(Saved data entries)
************

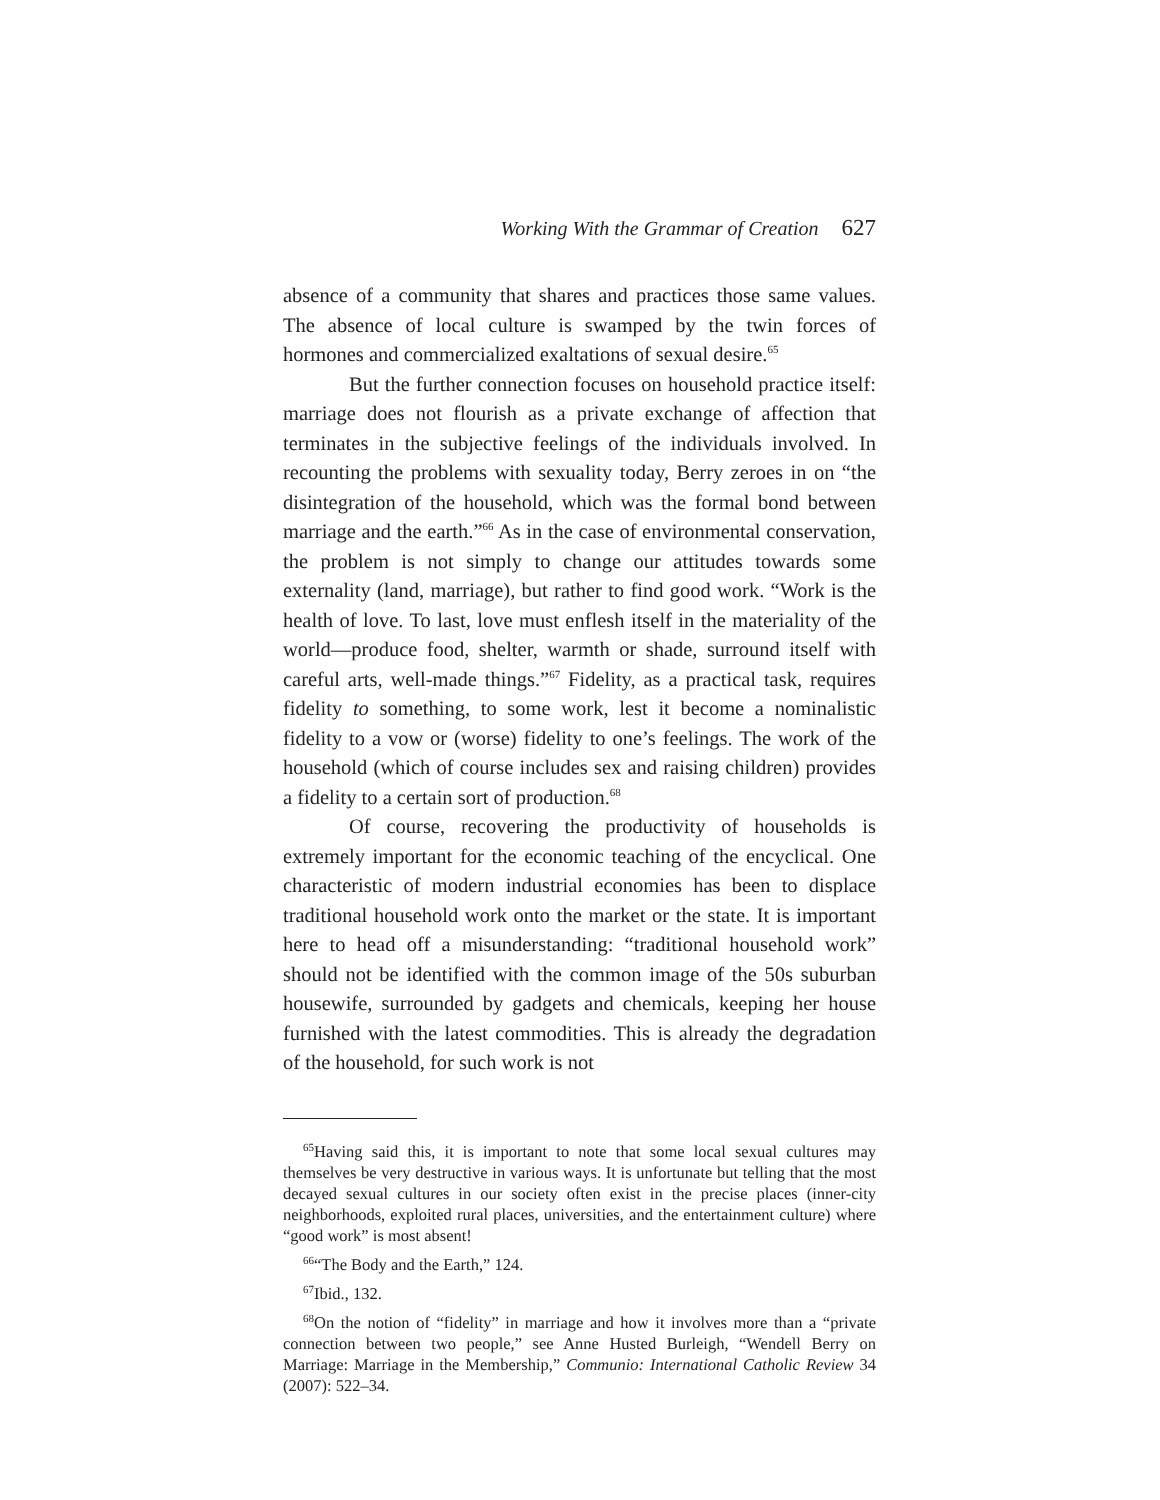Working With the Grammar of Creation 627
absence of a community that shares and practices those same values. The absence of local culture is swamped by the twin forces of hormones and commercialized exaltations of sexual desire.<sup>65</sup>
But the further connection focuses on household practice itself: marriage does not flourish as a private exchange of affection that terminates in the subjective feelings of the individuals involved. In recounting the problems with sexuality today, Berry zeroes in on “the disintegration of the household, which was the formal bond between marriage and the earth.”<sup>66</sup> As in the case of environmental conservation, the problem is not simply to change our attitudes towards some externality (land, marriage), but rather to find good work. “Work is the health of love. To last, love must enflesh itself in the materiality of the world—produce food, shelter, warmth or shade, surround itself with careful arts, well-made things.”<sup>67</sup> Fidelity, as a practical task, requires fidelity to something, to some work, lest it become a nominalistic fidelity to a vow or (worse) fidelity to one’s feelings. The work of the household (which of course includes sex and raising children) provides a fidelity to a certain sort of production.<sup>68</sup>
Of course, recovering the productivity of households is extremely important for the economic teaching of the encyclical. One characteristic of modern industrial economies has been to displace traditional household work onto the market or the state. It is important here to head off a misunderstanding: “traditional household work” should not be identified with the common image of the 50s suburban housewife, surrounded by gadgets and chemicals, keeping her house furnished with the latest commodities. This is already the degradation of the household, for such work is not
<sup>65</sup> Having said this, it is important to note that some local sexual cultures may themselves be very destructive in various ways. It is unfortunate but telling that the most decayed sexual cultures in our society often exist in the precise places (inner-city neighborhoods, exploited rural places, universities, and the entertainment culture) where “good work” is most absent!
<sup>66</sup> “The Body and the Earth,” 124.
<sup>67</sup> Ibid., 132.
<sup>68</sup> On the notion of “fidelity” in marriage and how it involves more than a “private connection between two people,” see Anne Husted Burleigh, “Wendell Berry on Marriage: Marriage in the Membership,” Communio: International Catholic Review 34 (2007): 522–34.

************

What you give back must be the data above, reproduced exactly and free of pictures.

_TASK ANSWER_:
Working With the Grammar of Creation 627
absence of a community that shares and practices those same values. The absence of local culture is swamped by the twin forces of hormones and commercialized exaltations of sexual desire.<sup>65</sup>
But the further connection focuses on household practice itself: marriage does not flourish as a private exchange of affection that terminates in the subjective feelings of the individuals involved. In recounting the problems with sexuality today, Berry zeroes in on “the disintegration of the household, which was the formal bond between marriage and the earth.”<sup>66</sup> As in the case of environmental conservation, the problem is not simply to change our attitudes towards some externality (land, marriage), but rather to find good work. “Work is the health of love. To last, love must enflesh itself in the materiality of the world—produce food, shelter, warmth or shade, surround itself with careful arts, well-made things.”<sup>67</sup> Fidelity, as a practical task, requires fidelity to something, to some work, lest it become a nominalistic fidelity to a vow or (worse) fidelity to one’s feelings. The work of the household (which of course includes sex and raising children) provides a fidelity to a certain sort of production.<sup>68</sup>
Of course, recovering the productivity of households is extremely important for the economic teaching of the encyclical. One characteristic of modern industrial economies has been to displace traditional household work onto the market or the state. It is important here to head off a misunderstanding: “traditional household work” should not be identified with the common image of the 50s suburban housewife, surrounded by gadgets and chemicals, keeping her house furnished with the latest commodities. This is already the degradation of the household, for such work is not
<sup>65</sup> Having said this, it is important to note that some local sexual cultures may themselves be very destructive in various ways. It is unfortunate but telling that the most decayed sexual cultures in our society often exist in the precise places (inner-city neighborhoods, exploited rural places, universities, and the entertainment culture) where “good work” is most absent!
<sup>66</sup> “The Body and the Earth,” 124.
<sup>67</sup> Ibid., 132.
<sup>68</sup> On the notion of “fidelity” in marriage and how it involves more than a “private connection between two people,” see Anne Husted Burleigh, “Wendell Berry on Marriage: Marriage in the Membership,” Communio: International Catholic Review 34 (2007): 522–34.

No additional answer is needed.